In merito al supporto finanziario, von der Leyen ha proposto un prestito dell’Unione Europea basato sui beni congelati della Banca centrale russa come opzione efficace per sostenere l’Ucraina nei prossimi anni. Ha accolto con favore l’impegno del Consiglio Europeo di coprire il fabbisogno finanziario dell’Ucraina per i prossimi due anni, sottolineando che si stanno esplorando diverse opzioni per realizzare questo obiettivo. Tra queste, la presidente ha menzionato la possibilità di raccogliere fondi attraverso il margine di bilancio o stipulare un accordo intergovernativo.
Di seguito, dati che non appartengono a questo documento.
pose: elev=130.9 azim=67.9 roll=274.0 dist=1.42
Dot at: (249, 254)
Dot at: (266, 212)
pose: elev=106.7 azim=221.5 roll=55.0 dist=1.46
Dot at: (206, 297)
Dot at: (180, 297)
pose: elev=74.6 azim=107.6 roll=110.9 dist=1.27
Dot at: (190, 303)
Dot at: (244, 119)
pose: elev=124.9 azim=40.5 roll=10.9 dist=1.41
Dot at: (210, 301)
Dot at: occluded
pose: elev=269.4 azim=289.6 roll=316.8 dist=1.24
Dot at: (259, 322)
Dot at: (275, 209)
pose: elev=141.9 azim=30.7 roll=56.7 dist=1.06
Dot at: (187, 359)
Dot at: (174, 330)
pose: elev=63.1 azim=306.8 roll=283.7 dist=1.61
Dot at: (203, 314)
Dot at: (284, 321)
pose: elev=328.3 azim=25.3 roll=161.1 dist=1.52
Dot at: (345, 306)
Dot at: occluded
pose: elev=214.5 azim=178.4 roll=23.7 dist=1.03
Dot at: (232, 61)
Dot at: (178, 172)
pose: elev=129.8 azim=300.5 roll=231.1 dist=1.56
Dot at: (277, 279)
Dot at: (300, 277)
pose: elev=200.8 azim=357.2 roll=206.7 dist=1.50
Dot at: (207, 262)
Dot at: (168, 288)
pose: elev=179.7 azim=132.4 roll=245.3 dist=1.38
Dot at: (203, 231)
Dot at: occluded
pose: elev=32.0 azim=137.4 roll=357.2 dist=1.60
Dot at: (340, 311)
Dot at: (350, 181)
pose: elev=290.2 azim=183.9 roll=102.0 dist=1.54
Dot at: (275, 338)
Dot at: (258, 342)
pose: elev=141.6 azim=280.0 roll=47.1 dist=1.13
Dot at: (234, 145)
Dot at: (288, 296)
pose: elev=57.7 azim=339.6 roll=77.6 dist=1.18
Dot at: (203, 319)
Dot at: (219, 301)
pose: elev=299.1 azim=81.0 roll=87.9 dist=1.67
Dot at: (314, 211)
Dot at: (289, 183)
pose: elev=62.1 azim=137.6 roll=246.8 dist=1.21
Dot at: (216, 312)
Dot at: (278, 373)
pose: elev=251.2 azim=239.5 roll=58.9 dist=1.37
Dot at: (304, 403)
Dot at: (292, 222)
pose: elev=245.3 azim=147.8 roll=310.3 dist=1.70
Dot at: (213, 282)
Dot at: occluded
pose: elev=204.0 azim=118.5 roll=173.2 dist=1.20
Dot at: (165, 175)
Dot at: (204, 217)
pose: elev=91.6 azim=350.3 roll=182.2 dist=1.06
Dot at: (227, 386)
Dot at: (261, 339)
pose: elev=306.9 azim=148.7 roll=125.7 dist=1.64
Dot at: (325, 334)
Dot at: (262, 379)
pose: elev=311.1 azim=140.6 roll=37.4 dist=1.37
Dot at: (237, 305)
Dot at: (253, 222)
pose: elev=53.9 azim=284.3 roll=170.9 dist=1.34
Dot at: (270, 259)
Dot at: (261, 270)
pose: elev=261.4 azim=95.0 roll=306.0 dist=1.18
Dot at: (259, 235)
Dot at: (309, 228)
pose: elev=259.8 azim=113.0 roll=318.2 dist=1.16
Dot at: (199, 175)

Richiesta di maggiore pressione sulla russia

Il presidente ucraino, Volodymyr Zelensky, ha dichiarato che è necessaria una maggiore pressione sulla Russia, evidenziando che l’industria militare russa sta aumentando la produzione. In un post su X, Zelensky ha affermato che la Russia non sembra intenzionata a fermarsi e che potrebbero pianificare una guerra su larga scala. “Dobbiamo prepararci per un conflitto di tale portata entro il 2029 o 2030”, ha avvertito.

Zelensky ha esortato a pensare a come fermare l’aggressione russa ora in Ucraina, riducendo al contempo le capacità militari della Russia. Ha sottolineato l’importanza di non fornire finanziamenti che possano derivare dall’energia e di non fornire armi, evidenziando così la necessità di una strategia globale per affrontare la minaccia russa.

Rapporto del ministero della difesa russo

Nella stessa giornata, il ministero della Difesa russo ha comunicato di aver intercettato e distrutto 130 droni ucraini che sorvolavano il territorio russo durante la notte. Secondo la Russia, 32 droni sono stati abbattuti nell’oblast di Kursk, 32 nell’oblast di Belgorod, 20 nell’oblast di Voronezh, 17 sul Mar Nero, e altri in diverse regioni, inclusa la Crimea e il Kraj di Krasnodar.

Questa situazione continua a complicare ulteriormente il conflitto tra Russia e Ucraina, con le tensioni che si intensificano e le misure di sicurezza che vengono rafforzate da entrambe le parti. La comunità internazionale osserva con attenzione gli sviluppi, mentre l’Unione Europea si prepara a rispondere alle sfide poste dalla guerra in corso.